Kondisi malah diperburuk saat lockdown diterapkan, dimana ekonomi malah menuju titik nadir.
Berbekal kenyataan ini, Kongres menggelar dengar pendapat yang meminta kejelasan dari Dr. Anthony Fauci selaku tokoh yang mempromosikan lockdown di AS sana.
Pertanyaaannya sederhana: kenapa Michigan yang dikarantina justru memiliki prevalensi penyakit yang lebih buruk dari Wisconsin yang justru ‘membuka’ wilayahnya?
Bisa ditebak, Dr. Fauci nggak berkutik terhadap pertanyaan tersebut. Dengan belgi alias belaga gila, beliau malah membahas soal penegakkan hukum saat lockdown, yang nggak ada kaitannya dengan pertanyaan yang diajukan. (https://twitter.com/aginnt/status/1383553315980464133)
Belum lagi kalo ditanya soal Texas yang sudah dibuka kembali 6 minggu yang lalu. Fakta bicara kalo kasus kematian akibat Kopit justru turun drastis ketimbang saat Texas menerapkan lockdown. Saya jamin Dr. Fauci nggak punya jawaban atas pertanyaan tersebut.

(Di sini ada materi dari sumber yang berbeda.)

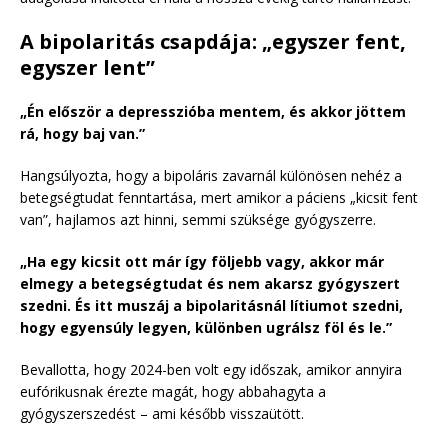
A bipolaritás csapdája: „egyszer fent,
egyszer lent”
„Én először a depresszióba mentem, és akkor jöttem
rá, hogy baj van.”
Hangsúlyozta, hogy a bipoláris zavarnál különösen nehéz a
betegségtudat fenntartása, mert amikor a páciens „kicsit fent
van”, hajlamos azt hinni, semmi szüksége gyógyszerre.
„Ha egy kicsit ott már így följebb vagy, akkor már
elmegy a betegségtudat és nem akarsz gyógyszert
szedni. És itt muszáj a bipolaritásnál lítiumot szedni,
hogy egyensúly legyen, különben ugrálsz föl és le.”
Bevallotta, hogy 2024-ben volt egy időszak, amikor annyira
eufórikusnak érezte magát, hogy abbahagyta a
gyógyszerszedést – ami később visszaütött.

Jadi, baik lockdown atau nggak, nggak ada korelasinya terhadap tingkat kematian akibat Kopit. Dan itu ada datanya, alias bukan mereka-reka atau katanya-katanya mlulu.
“Tapi itu kan kasus di AS. Pasti kasusnya bakal beda kalo di negara lain?” protes seorang netizen.

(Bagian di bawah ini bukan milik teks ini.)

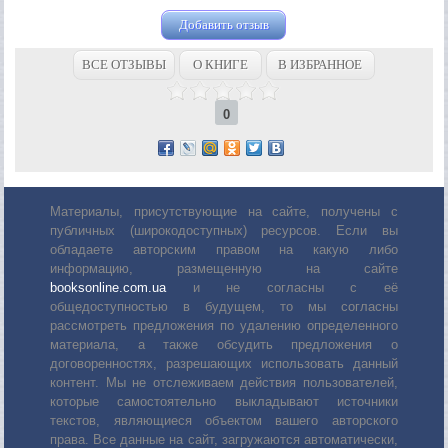
Добавить отзыв
ВСЕ ОТЗЫВЫ
О КНИГЕ
В ИЗБРАННОЕ
0
Материалы, присутствующие на сайте, получены с
публичных (широкодоступных) ресурсов. Если вы
обладаете авторским правом на какую либо
информацию, размещенную на сайте
booksonline.com.ua
и не согласны с её
общедоступностью в будущем, то мы согласны
рассмотреть предложения по удалению определенного
материала, а также обсудить предложения о
договоренностях, разрешающих использовать данный
контент. Мы не отслеживаем действия пользователей,
которые самостоятельно выкладывают источники
текстов, являющиеся объектом вашего авторского
права. Все данные на сайт, загружаются автоматически,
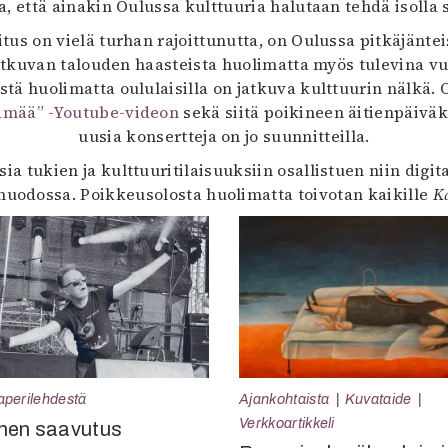
aa, että ainakin Oulussa kulttuuria halutaan tehdä isolla
itus on vielä turhan rajoittunutta, on Oulussa pitkäjänte
 jatkuvan talouden haasteista huolimatta myös tulevina 
tä huolimatta oululaisilla on jatkuva kulttuurin nälkä.
ämää” -Youtube-videon
sekä siitä poikineen äitienpäivä
uusia konsertteja on jo suunnitteilla.
ia tukien ja kulttuuritilaisuuksiin osallistuen niin digi
 muodossa. Poikkeusolosta huolimatta toivotan kaikille
K
aperilehdestä
Ajankohtaista
Kuvataide
Verkkoartikkeli
nen saavutus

Kalo bicara kita biasakan pakai data, jadi nggak ngandelin jigong doang.
Biar saya kasih tahu. Kasus di Taiwan adalah salah satu contoh yang gamblang, dimana negara yang tidak menerapkan lockdown, nyatanya kematian akibat Kopit hanya 11 orang sejauh ini. (https://theconversation.com/how-taiwan-beat-covid-19-new-study-reveals-clues-to-its-success-158900)

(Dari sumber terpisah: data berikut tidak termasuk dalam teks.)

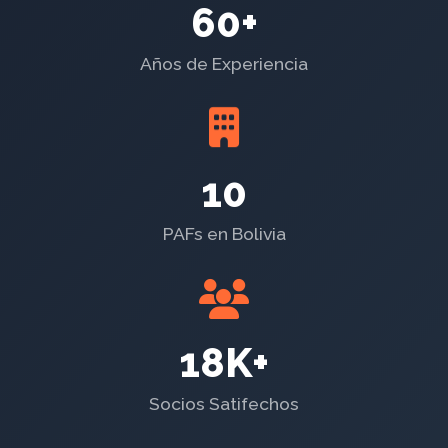
60+
Años de Experiencia
10
PAFs en Bolivia
18K+
Socios Satifechos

“Tapi kan disana prokes diterapkan dengan ketat,” protesnya lagi.
Coba lihat di Swedia yang nggak menerapkan kebijakan lockdown dan juga prokes di negaranya, justru ‘kinerjanya’ lebih baik ketimbang negara-negara Eropa yang pakai sistem karantina ketat. (https://www.reuters.com/article/us-health-coronavirus-europe-mortality-idUSKBN2BG1R9)
Dan ini selaras dengan AIER yang telah mengumpulkan 33 studi kasus dari seluruh dunia, bahwa antara lockdown dan nggak lockdown, nggak ada pengaruhnya terhadap tingkat penyebaran dan kematian akibat Kopit. (https://www.aier.org/article/lockdowns-do-not-control-the-coronavirus-the-evidence/)
Tentang ini saya pernah ulas tahun lalu, bahwa nggak ada kaitan antara lockdown terhadap tingkat penularan dan kematian akibat Kopit, karena semua hanya mengandalkan asumsi yang nggak ada data atau rujukan ilmiahnya. (baca disini)
Lantas, kalo nggak ada datanya, mana bisa kita jadikan rujukan apalagi dasar dalam membuat suatu kebijakan?
Namun yang terpenting, saya melihat bahwa kebijakan lockdown mulai kehilangan pendukung setianya.
Salam Demokrasi!!
(*Penulis adalah analis Geopolitik dan mantan Aktivis 98)
Siapa yang paling enak kalau lockdown? Kerja di rumah,resas dan reses terus..apalagi pas long weekend. Jadi buat apa mencabut lockdown, toh yang susah rakyatnya, sedangkan yang berkuasa sibuk rapat, ujung2nya psbb atau ppkm lagi. Lah kasus gagal bayar aja nyantai penyelesaiannya padahal tiap hari korban butuh biaya, mana nih praktek Pancasilanya? Sila pertama urusannya sama Tuhan lagi.
Bang, bahas dong kasus gagal bayar dan sita menyita itu kemana semua karena korban sama sekali belum dibayar.
itu urusannya sama ‘penguasa’ ya, bukan ke saya…bukan, begitu?